Experts at Yandex are currently working on a new tool for online programming simulators based on Epskamp’s model. This way, they can analyze a combination of attempts by a single student, as well as the amount of time a single solution took them, the efficiency of this solution, and more. Using the model, the experts are planning to improve the educational content, the feedback and support provided to students, as well as recommendation systems for revision.
ITMO’s take on Data-driven approach to education
At ITMO learning analytics specialists collect data used as a basis for various management decisions in what is referred to as data-driven approach to education: relying on factual data and analytics in managing educational programs and evaluating the efficiency and statistical validity of the involved decisions.
Svyatoslav Oreshin, the head of ITMO’s Learning Analytics Center, says:
“Our decision-making algorithm works as follows: let’s say we receive a request about students getting expelled from a certain program. First, we will have to confirm or reject this hypothesis using the data we have, because if we don’t do it, it will be akin to making our decisions blindfolded. Our main goal is maintaining our focus on the initial problem and ITMO’s global objectives, taking facts into account. In order to achieve this, we need to establish a system of metrics and OKR (objectives and key results) related to our task – if we analyze every bit of data we come across, we can acquire nearly any results. This is why we need to maintain objectivity and not only identify factors of a problem, but also evaluate the existing solutions and their contribution into the university’s goals. Otherwise, as the saying goes, “without data you're just another person with an opinion.”
Among the center's projects is ITMO.LENS that provides computer vision solutions for smart campus and implementation of the data-driven university concept.
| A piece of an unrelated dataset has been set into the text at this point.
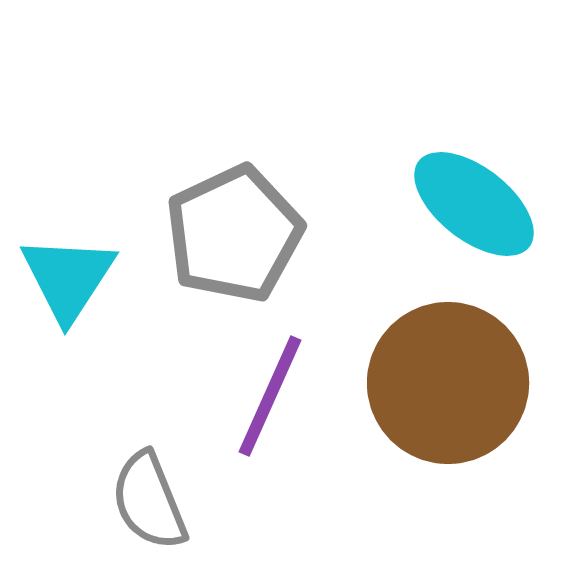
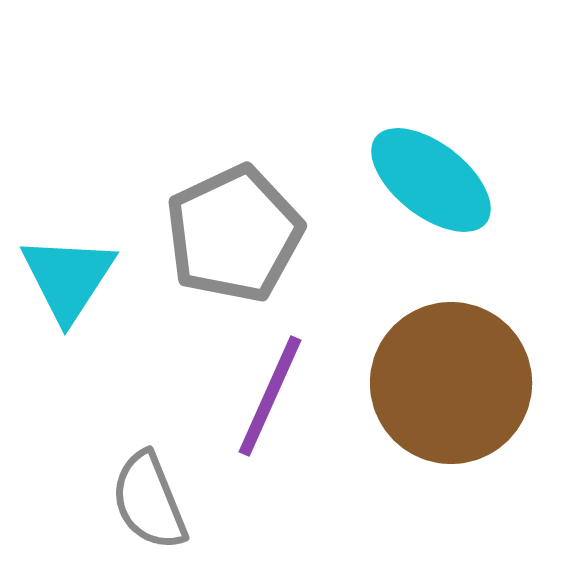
cyan ellipse: moved 43 px left, 24 px up
brown circle: moved 3 px right
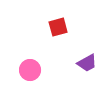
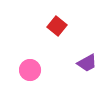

Another initiative that stands out is ITMO.TRACK that gives every student the opportunity to build their individual learning tracks by combining the fundamental approach of university education and the edtech approach used by commercial companies (Skillbox, Yandex Practicum, etc.).
“ITMO.TRACK consists of a number of machine learning models and AI algorithms, which help us translate student’s interests and career aspirations into the language of courses and educational programs. This way, we can build learning tracks based on maximum compatibility between the courses and skills desired by a student. Apart from developing the associated algorithms and user interface, we systematized the data about the academic process and labelled the available courses,” adds Svyatoslav Oreshin.
At ITMO, data is collected on various levels, from the entire university to a faculty, a program, a course, or even a single class. Among all collected information, there is subjective data acquired through surveys of graduating students – and its subjectivity and non-reproducibility are its main disadvantages. That’s why experts at the Learning Analytics Center choose to rely on more objective data acquired through the university’s information system ISU that contains details about students, lecturers, transfers, readmissions, academic leave, expulsion, and other procedures. Thanks to this data, the specialists can build digital representations of academic process participants, which are essentially dynamic vectors described by hundreds of different features. This method facilitates hypotheses testing and the process of training and implementing machine learning models.